Transforming chaos into holy fire, as they have always done, they make space for us to breathe, experience our inner worlds, and recognise ourselves, for better or for worse, in our outer worlds. 

In the 15 years that follow the end of apartheid and span the first decade of the 21st century, through the power of the art being made in this intensely high-flux society, South Africa becomes a major centre of contemporary art.
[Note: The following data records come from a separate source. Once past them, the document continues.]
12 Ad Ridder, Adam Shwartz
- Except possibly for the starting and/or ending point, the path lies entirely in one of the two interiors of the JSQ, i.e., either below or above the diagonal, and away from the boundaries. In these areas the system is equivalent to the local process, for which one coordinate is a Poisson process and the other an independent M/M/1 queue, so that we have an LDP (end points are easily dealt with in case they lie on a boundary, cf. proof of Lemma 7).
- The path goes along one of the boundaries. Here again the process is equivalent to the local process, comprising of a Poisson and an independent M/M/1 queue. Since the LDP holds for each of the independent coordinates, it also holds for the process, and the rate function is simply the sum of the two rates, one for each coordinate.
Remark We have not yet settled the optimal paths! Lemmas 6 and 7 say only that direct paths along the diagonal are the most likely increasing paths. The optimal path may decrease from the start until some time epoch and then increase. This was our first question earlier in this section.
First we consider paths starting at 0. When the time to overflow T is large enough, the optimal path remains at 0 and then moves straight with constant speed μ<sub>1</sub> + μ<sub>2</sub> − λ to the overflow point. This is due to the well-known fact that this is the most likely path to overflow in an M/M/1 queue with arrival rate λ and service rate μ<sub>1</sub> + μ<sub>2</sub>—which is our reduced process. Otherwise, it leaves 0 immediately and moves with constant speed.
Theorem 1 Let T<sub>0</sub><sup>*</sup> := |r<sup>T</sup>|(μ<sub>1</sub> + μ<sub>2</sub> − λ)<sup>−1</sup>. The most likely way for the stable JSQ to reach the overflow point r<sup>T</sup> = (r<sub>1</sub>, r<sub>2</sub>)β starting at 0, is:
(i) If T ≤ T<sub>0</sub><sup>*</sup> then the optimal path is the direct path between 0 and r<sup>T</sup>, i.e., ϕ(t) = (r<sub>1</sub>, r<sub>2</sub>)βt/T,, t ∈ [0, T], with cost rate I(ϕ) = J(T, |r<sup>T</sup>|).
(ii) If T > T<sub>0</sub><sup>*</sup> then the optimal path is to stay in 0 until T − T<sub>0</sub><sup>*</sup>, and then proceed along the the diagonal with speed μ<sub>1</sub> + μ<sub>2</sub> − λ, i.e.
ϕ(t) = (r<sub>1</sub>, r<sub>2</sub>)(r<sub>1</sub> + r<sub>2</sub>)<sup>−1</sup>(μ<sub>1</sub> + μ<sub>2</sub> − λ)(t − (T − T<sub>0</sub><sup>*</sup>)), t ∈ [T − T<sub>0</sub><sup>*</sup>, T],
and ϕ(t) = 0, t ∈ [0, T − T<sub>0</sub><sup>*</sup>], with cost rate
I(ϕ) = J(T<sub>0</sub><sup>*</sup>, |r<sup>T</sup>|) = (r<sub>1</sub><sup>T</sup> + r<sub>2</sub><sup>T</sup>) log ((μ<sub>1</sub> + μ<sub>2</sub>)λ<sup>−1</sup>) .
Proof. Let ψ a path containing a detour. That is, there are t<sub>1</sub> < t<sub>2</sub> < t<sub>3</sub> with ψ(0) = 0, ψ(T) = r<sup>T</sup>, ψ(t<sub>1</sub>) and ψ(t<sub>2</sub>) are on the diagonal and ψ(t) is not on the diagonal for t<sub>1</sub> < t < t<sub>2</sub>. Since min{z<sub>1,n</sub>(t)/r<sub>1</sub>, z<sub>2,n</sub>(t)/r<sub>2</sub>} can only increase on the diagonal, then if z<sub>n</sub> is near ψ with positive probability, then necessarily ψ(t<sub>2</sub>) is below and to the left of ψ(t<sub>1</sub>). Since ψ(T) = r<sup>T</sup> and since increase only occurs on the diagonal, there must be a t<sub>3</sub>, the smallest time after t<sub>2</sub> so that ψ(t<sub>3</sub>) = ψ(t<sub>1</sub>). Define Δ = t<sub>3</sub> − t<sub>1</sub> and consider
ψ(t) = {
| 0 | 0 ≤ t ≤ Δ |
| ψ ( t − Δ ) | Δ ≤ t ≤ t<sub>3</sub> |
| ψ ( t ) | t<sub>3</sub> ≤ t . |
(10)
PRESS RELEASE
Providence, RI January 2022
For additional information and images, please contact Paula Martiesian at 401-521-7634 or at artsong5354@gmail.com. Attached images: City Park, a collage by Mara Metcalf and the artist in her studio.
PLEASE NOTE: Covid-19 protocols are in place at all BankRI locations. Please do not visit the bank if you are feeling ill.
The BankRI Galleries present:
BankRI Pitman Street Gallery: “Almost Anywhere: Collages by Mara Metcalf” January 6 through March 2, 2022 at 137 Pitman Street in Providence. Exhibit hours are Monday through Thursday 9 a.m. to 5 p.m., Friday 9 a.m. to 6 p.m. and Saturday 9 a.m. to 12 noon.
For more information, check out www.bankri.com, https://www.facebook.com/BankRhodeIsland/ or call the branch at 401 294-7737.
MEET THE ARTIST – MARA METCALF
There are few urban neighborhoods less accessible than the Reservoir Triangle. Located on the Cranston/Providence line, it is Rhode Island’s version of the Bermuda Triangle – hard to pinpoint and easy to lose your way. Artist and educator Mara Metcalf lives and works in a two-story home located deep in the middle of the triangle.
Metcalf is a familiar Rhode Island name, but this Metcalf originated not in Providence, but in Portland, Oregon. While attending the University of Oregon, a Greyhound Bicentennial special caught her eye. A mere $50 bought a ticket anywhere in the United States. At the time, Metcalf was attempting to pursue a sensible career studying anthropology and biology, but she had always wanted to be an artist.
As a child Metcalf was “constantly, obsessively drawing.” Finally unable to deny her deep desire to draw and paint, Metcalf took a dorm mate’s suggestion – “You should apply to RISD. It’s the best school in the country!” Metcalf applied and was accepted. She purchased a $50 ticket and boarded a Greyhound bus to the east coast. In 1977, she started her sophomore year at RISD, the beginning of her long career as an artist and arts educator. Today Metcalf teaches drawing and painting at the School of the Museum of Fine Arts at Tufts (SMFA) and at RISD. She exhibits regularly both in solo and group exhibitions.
Numerous conceptually ambitious galleries open in Cape Town, rescripting Johannesburg’s monopoly on emergent visual culture. 


Still, it is at the Johannesburg Art Gallery, adjacent to the hectic, arterial Rissik Street taxi rank, that Africa Remix, the first major show on art from Africa to be presented on the continent, is staged in 2004. Placing the focus on young, living artists and engaging with heterogeneous concepts of identity, curator Simon Njami succeeds in breaking the arbitrary division between the North African and sub-Saharan African art worlds and catalysing a pan-African agenda that has since continued apace. The word ‘remix’ in the title is no coincidence. Testament to Njami’s astute poeticism, it touches on the nerve of everything that matters in the 00s – the multi-media mashup, the anxious assemblage, the paradoxical, postmodern collage. It voices the nascent embrace of multiple perspectives that will find form in the intersectionality of the decade to come.